Finalement voilà Cartagena, la ville millénaire (2500 ans d’existence en fait). Et pour l’origine du nom : Cartagena vient du latin Cartago Nova, la nouvelle Cartagène située elle, en Tunisie.


C’est une ville splendide, aérée, plantée d’arbres immenses (hévéas, magnolias, cactus…) probablement centenaires, l’ultra moderne y côtoie l’ancien dans l’architecture et les gens sont beaucoup plus tranquilles que dans le Nord. Beaucoup de gens locaux ici, notre pratique de l’espagnol ne peut donc que s’améliorer. Nous nous perdons avec plaisir dans les ruelles pavées et les petits recoins, sirotons des « cafes solos » et comme d’habitude, recherchons les meilleurs glaciers de la ville.

La visite de l’amphithéâtre romain nous a enchantés : imaginez une merveille pareille enfouie depuis l’époque de Marc Aurèle, jusqu’aux années 80, découverte lors de la construction de nouvelles maisons et dans un état de conservation absolument parfait. La visite commence par un bâtiment moderne qui retrace l’histoire du lieu, avant un premier tunnel qui passe SOUS une église médiévale et un second tunnel qui transporte le visiteur en hauteur, en face du monument. Nous avons fait les touristes jusqu’au bout avec l’audioguide évidemment.


La visite du musée de la guerre civile a apporté son lot d’émotions également. Ce musée est situé dans un ancien abri antiaérien, et pouvait abriter 5500 personnes, c’est dire la taille du lieu ! Nous apprenons aussi qu’il en existe une bonne dizaine dans la ville. L’ambiance est teintée des témoignages des survivants, des affiches de propagande de l’époque et des bruits des avions italiens et allemands qui bombardaient régulièrement Cartagena, ville minière qui supportait l’« ennemi » de Franco.

Nous y avons aussi rencontré des plaisanciers adorables, et avons fait l’acquisition d’un superbe moteur 2 temps dont Fabrice rêvait depuis toujours, m’a-t-il dit ! Il manquait cependant d’un petit nettoyage, voilà pourquoi nous avons fait des emplettes à la recherche de filtres et de durites pour des petits moteurs. Après trois (ou quatre, ou cinq) magasins qui nous redirigeaient chaque fois vers un autre, nous trouvons la perle rare : un petit magasin caché, avec un vendeur qui comptait encore à la calculatrice et qui avait absolument tout ce dont nous avions besoin. Reste qu’il ne parlait pas un mot d’anglais et votre narratrice était très fière de pouvoir lui demander en espagnol « un produit pour nettoyer le carburateur ». Comme quoi, il n’y a pas d’âge pour apprendre ! Pour info on dit « carburador », ça reste accessible l’espagnol !

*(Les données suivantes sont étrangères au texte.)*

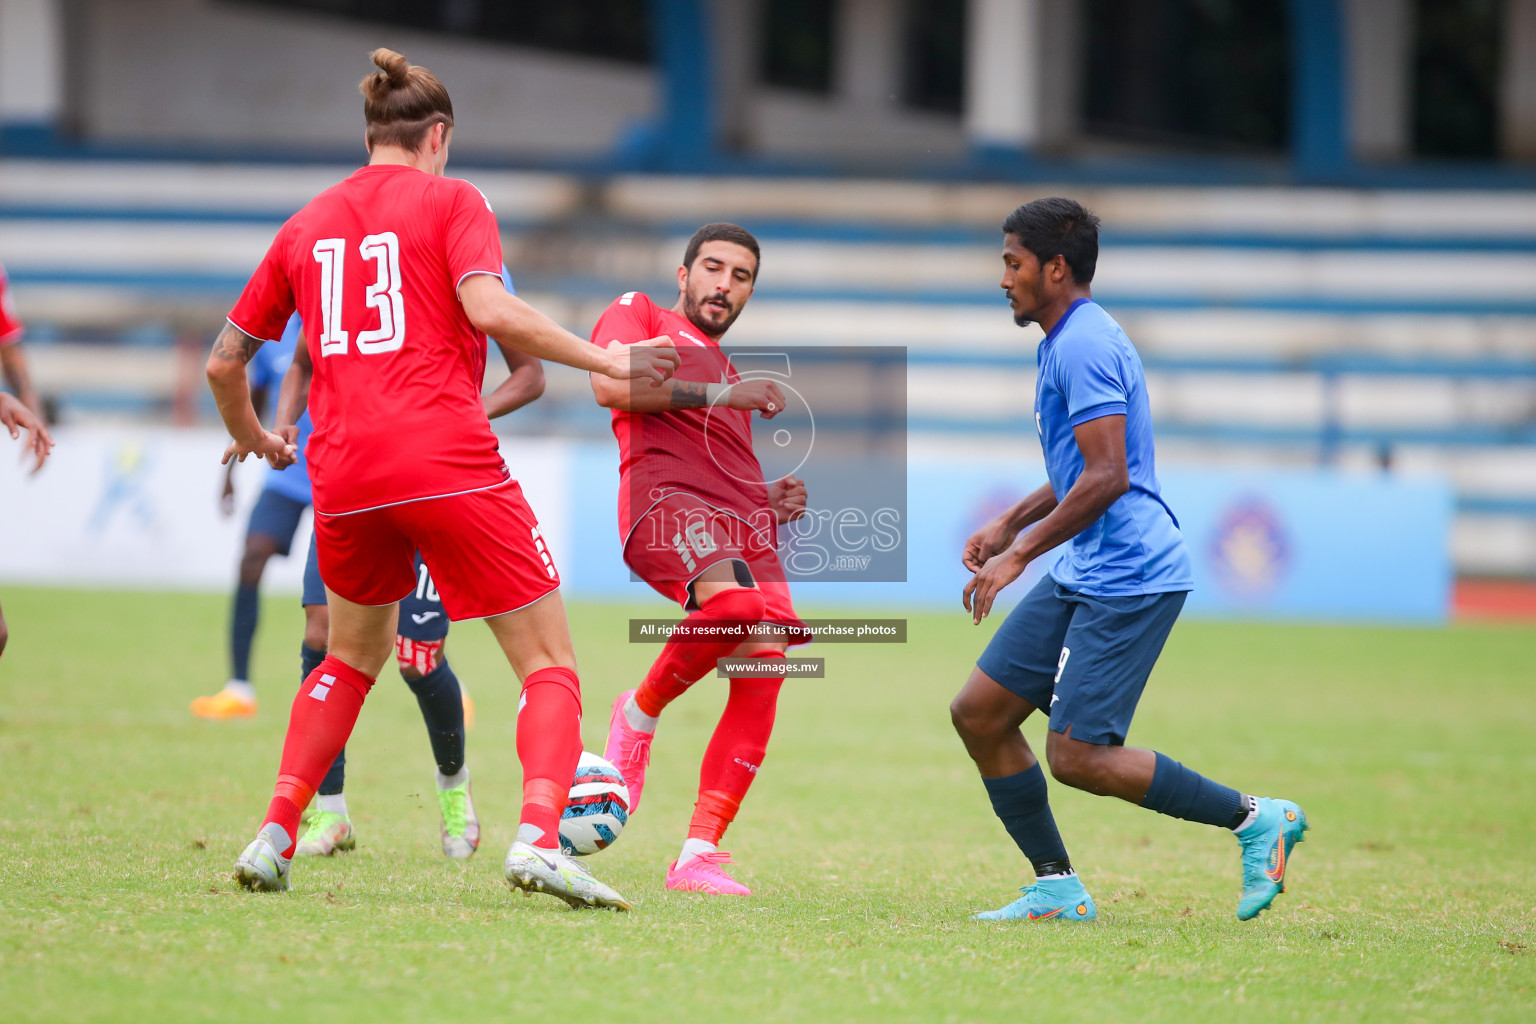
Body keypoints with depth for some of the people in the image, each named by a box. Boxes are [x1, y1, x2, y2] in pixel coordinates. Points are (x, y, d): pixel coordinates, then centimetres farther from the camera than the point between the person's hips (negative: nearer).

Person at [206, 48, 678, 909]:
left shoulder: (308, 224, 17)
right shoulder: (450, 200, 4)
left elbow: (224, 363, 20)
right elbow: (489, 308, -14)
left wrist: (252, 439, 39)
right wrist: (606, 360, -7)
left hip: (344, 475, 5)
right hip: (450, 463, -5)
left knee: (356, 654, 28)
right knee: (550, 663, 1)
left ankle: (276, 836, 15)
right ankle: (539, 837, -22)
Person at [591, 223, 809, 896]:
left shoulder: (727, 374, 38)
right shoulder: (639, 315, 18)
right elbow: (610, 385, -3)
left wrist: (775, 503, 16)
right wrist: (721, 394, -3)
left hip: (745, 521, 7)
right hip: (664, 500, -7)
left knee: (764, 667, -14)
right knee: (733, 601, -36)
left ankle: (699, 855, -15)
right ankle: (640, 713, -9)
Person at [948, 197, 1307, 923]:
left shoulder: (1085, 346, -15)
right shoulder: (1065, 342, 18)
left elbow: (1106, 478, -24)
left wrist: (1020, 555, -19)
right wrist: (1010, 524, 23)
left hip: (1128, 580, -11)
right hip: (1083, 577, 11)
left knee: (1077, 756, -13)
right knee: (979, 712, 5)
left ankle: (1253, 818, -3)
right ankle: (1056, 889, 9)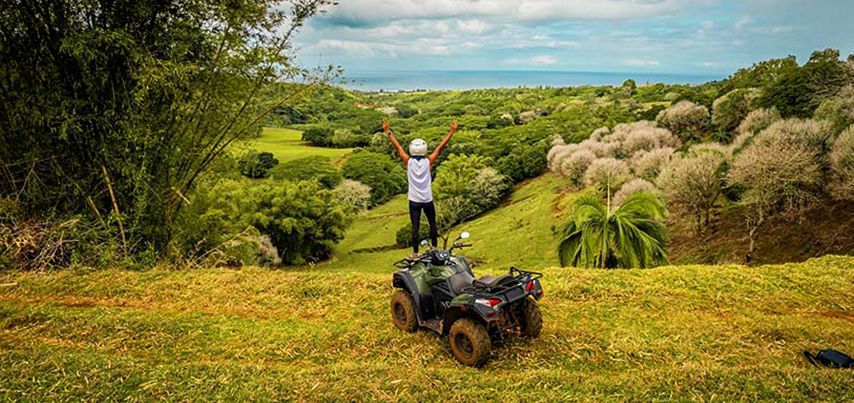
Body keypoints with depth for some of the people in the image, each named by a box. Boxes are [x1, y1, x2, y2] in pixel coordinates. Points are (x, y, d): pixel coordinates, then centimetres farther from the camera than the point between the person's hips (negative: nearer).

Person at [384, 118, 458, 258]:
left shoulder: (408, 161, -8)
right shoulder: (429, 161, -9)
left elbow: (397, 147, -3)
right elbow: (440, 147, -5)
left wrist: (388, 131, 2)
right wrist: (451, 132, 0)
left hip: (414, 201, 0)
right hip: (428, 200, 0)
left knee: (415, 227, 3)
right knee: (432, 224, 17)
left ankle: (415, 254, 8)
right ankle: (434, 249, 25)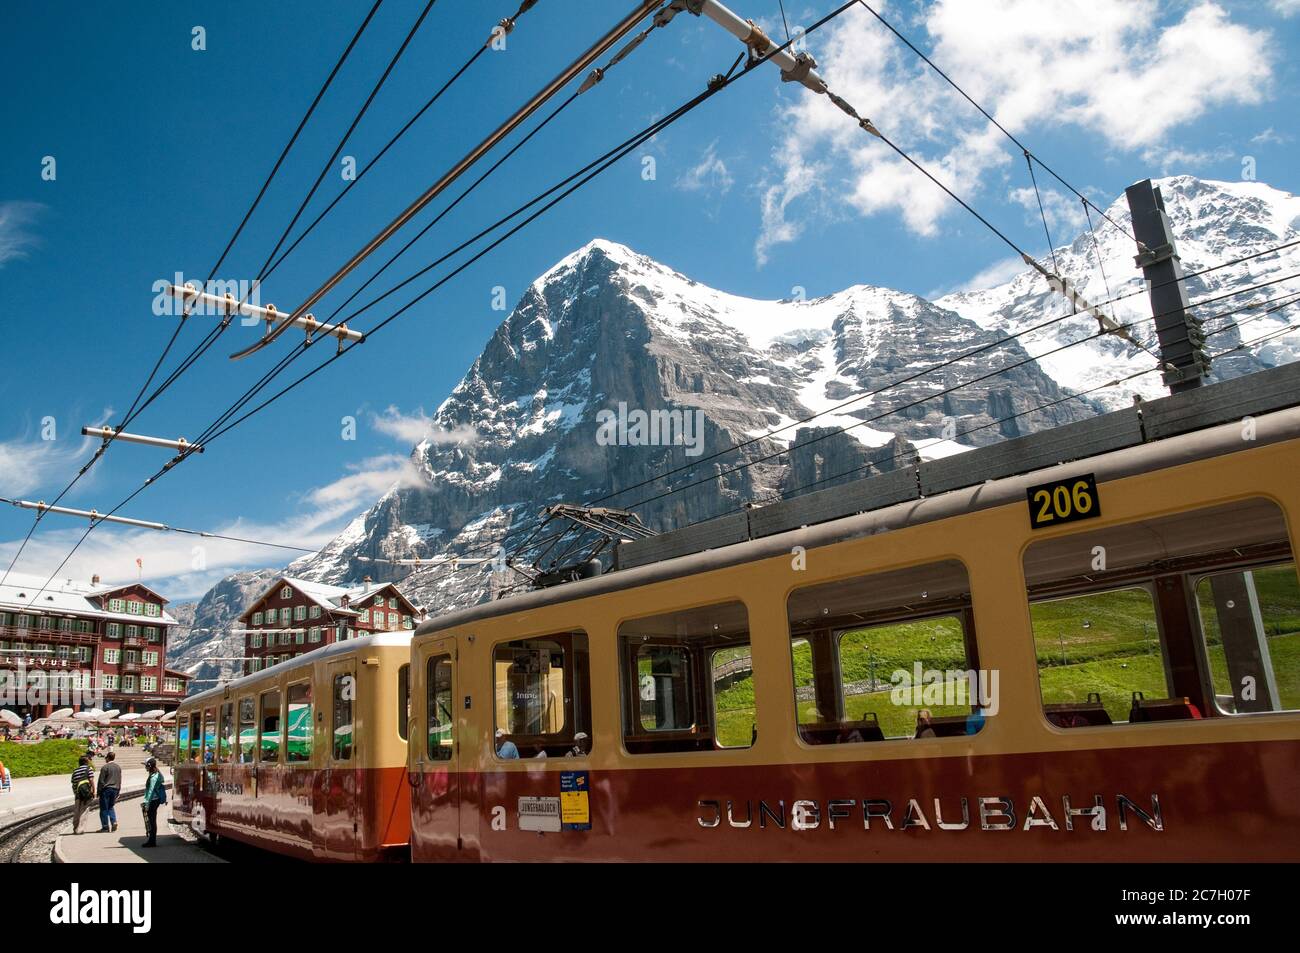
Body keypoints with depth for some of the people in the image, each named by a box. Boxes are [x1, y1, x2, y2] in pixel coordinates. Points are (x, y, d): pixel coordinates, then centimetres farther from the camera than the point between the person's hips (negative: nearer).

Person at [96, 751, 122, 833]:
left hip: (106, 789, -6)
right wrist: (118, 791, 19)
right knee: (111, 807, 18)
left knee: (104, 808, 2)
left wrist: (99, 792, -4)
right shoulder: (118, 767, 9)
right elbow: (119, 781, 14)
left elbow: (101, 781, -11)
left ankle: (105, 827, 3)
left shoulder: (105, 767, -11)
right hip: (115, 789, 6)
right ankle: (114, 821, -1)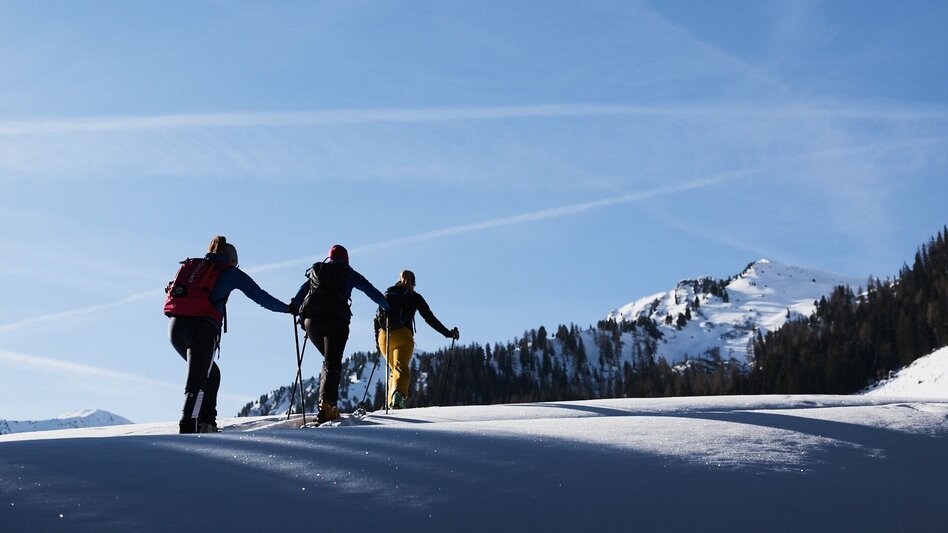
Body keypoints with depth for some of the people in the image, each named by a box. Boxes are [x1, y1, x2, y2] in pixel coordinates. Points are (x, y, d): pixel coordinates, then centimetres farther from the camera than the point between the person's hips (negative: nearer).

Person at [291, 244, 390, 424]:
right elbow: (371, 291, 21)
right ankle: (326, 403, -30)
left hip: (311, 320, 3)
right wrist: (388, 308, 30)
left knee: (330, 359, 20)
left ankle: (326, 400, 8)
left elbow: (299, 296, 19)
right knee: (332, 363, -9)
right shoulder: (348, 273, 18)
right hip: (336, 320, -3)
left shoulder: (315, 271, 26)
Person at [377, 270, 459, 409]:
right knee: (402, 368, -17)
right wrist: (448, 333, 9)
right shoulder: (414, 297, 10)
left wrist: (378, 339, 23)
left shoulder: (388, 294, 22)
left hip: (384, 336, 4)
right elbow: (430, 319, 6)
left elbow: (379, 316, 16)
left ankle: (391, 403, 11)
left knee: (395, 369, 20)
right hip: (403, 336, -4)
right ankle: (398, 392, -47)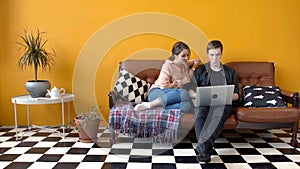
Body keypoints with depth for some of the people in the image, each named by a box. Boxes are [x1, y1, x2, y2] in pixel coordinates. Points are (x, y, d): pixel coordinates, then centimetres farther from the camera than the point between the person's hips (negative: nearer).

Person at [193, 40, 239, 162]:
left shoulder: (230, 72, 22)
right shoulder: (200, 71, 20)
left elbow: (236, 95, 18)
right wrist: (201, 96, -7)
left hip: (224, 104, 0)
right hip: (203, 103, 0)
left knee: (219, 114, -39)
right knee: (200, 115, -38)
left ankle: (203, 145, -57)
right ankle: (204, 149, -55)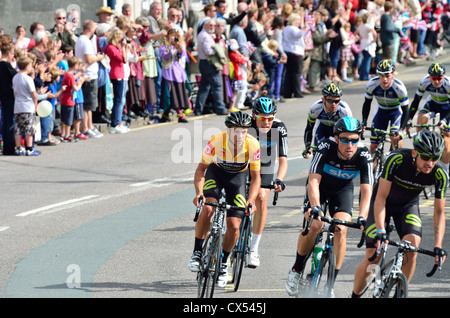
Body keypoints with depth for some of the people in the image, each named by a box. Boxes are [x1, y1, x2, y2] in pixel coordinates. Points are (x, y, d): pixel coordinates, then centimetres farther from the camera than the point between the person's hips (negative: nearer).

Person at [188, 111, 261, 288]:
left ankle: (223, 262, 18)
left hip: (238, 177, 1)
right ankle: (197, 252, -9)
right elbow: (201, 169, -21)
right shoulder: (217, 141, -31)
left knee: (234, 227, -7)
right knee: (207, 209, -27)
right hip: (216, 172, -1)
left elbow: (256, 177, -20)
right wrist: (199, 192, -36)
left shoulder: (252, 145, -29)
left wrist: (250, 200, -35)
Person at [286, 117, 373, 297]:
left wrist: (362, 217, -48)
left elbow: (366, 191, -32)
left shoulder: (363, 157, -28)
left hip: (342, 190, 1)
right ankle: (296, 270, -1)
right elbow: (313, 181, -38)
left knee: (341, 230, -20)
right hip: (319, 188, -1)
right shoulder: (326, 149, -32)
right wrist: (315, 207, -54)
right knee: (314, 225, -25)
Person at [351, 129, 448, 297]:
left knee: (412, 249, -24)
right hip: (384, 203, -2)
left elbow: (439, 213, -16)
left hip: (408, 205, 2)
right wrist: (380, 230, -41)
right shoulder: (396, 159, -34)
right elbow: (381, 198, -30)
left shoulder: (440, 174, -26)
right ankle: (355, 295, 12)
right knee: (372, 258, -11)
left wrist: (438, 246, -26)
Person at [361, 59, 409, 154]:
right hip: (381, 111, 3)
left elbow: (405, 111, -27)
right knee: (373, 146, -1)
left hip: (396, 111, -3)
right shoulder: (371, 84, -26)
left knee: (395, 137, -30)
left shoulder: (399, 87, -33)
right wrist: (364, 122, -22)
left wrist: (401, 130, -40)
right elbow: (367, 104, -9)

L’escale d’une nuit s’est finalement transformée en 4 nuits, et c’est cela la magie du voyage ; il faut savoir se laisser prendre par l’âme d’une ville pour en profiter et s’en imprégner, avant de la quitter pour explorer l’Ailleurs. Nous nous sentons chez nous sans jamais être à la maison !
Départ pour 250 miles jusqu’à Gibraltar, avec déjà son rocher qui nous apparait à l’horizon.